Every Friday I turn the blog over to Dan Marsicano for his Retro Recommendation, giving you a chance to learn about underrated and overlooked gems from metal's past. This week, Rotting Christ is in the spotlight.
In its heyday, black metal found its footing in Norway and Sweden. Rotting Christ was an exception, emerging from Athens, Greece. Starting out as a grindcore act, the band moved to a melodic black metal sound by the time their debut Thy Mighty Contract was released in 1993. This was a big year for the genre, with albums from Darkthrone, Burzum, and Immortal making waves. Thy Mighty Contract was not as well-publicized, but it wasn't for lack of compelling material on the band's part.
While Mayhem were being raw and evil, and Emperor were leading the symphonic charge, Rotting Christ took on a melodic, slightly heavy metal-ish format. The band faced an uphill climb on the production side, as did a lot of music coming from this period. The drums are too loud, and given the repetitive beats played, it becomes distracting at times. However, the bass is audible, which automatically makes the record something to cherish.
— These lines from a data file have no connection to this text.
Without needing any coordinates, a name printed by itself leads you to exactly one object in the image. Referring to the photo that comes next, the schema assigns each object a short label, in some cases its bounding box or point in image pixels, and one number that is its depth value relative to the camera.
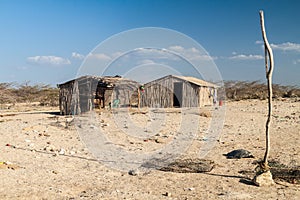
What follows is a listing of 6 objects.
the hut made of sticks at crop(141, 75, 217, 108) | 26.62
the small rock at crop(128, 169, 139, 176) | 6.64
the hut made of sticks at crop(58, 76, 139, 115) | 19.20
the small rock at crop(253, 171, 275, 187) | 5.70
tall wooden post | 6.22
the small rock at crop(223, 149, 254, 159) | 7.93
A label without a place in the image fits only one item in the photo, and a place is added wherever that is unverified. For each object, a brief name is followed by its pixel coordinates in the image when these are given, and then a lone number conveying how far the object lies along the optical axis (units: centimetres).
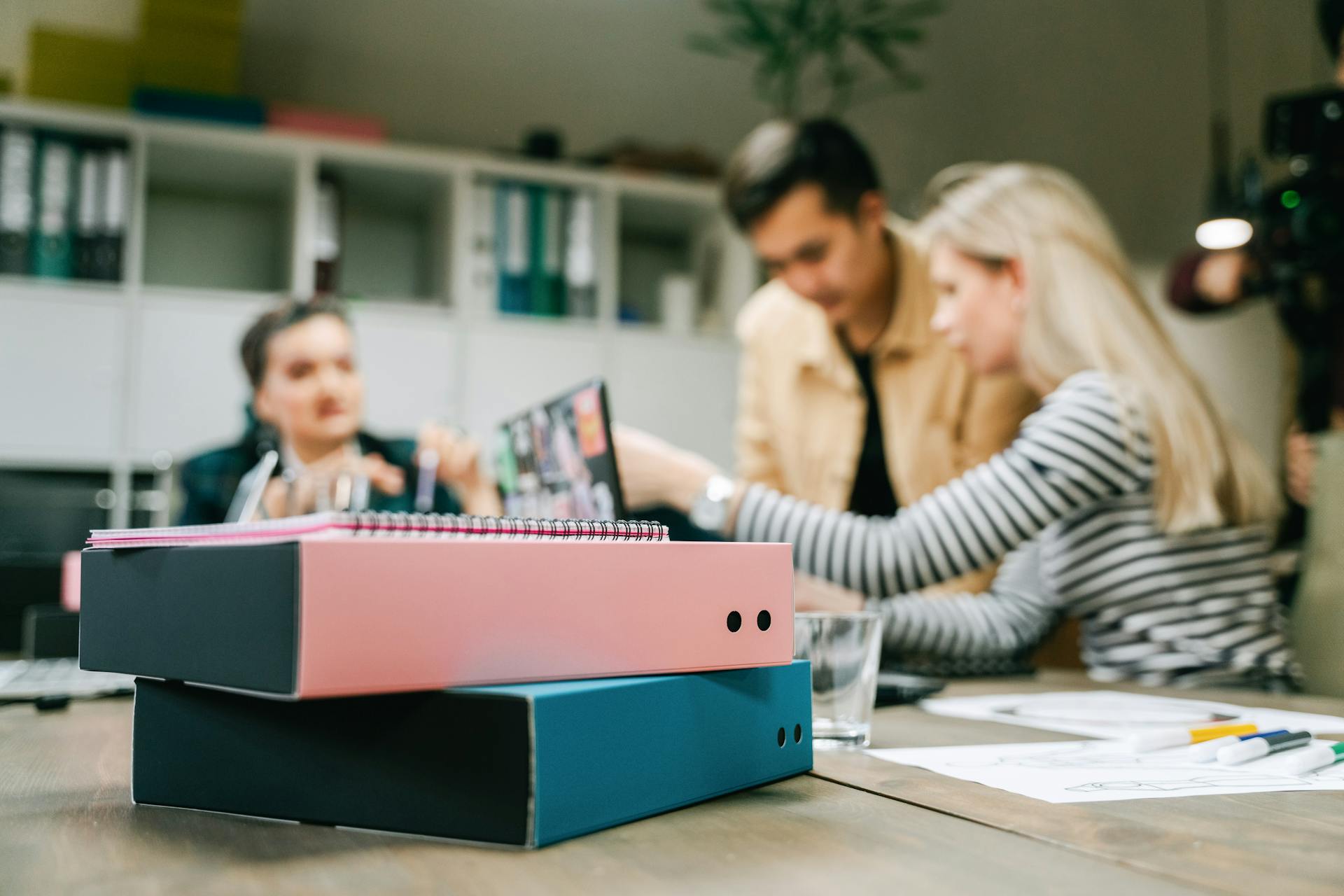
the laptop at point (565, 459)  94
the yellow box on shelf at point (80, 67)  250
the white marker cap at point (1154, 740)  66
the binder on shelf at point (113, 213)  246
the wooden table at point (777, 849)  39
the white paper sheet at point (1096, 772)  55
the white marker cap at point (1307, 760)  60
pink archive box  41
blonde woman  122
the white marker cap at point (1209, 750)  63
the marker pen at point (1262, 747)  62
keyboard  92
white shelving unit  241
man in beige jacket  188
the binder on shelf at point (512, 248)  276
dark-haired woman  205
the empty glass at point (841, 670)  67
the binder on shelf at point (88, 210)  244
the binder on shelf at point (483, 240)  274
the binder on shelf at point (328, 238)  266
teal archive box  43
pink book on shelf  260
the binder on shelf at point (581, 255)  283
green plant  276
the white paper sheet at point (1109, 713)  78
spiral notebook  43
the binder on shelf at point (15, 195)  237
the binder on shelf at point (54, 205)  240
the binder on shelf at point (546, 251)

Production quibbles aside, the album has a limited supply of rhythm blasting and lifeless tremolo riffing. Rotting Christ is not about getting from one point to another in record time or paving a noisy sonic trail. There are moments where the music breaks down into a wave of static destruction, though it's not as commonplace as a black metal fan may hope. There are enough lead guitar breaks, shifts in tempo, and a clean vocal section or two to make somebody stand up and take notice.
"The Sign Of Evil Existence" has the shortness to be a standard intro, yet is a full-fledged tune loaded with bile and venom. These traits are a common feature on Thy Mighty Contract. "The Coronation Of The Serpent" and "His Sleeping Majesty" have fuel to keep the dark fires ablaze. More traditional in structure, these tracks above will find favor with most black metal fans.
The band really makes their mark on songs like "Transform All Sufferings Into Plagues," where synth lines mesh with the black metal riffage. While not as integral to the music as a band like Emperor had them, the keyboards do have their role in an atmospheric sense on "The Fourth Knight Of Revelation (Part 1 & 2)" and "His Sleeping Majesty." The former makes excellent use of its seven minutes, switching from an unholy sonic burial to a moody instrumental piece.
Unlike a lot of black metal bands, Rotting Christ has had a long shelf life. The band is still going strong almost 20 years after the release of Thy Mighty Contract. They have come a long way from this record, though hints of that progression can be heard on "The Fourth Knight Of Revelation (Part 1 & 2)." For being more melodic than most black metal of its time, Thy Mighty Contract gets the nod for this week's Retro Recommendation.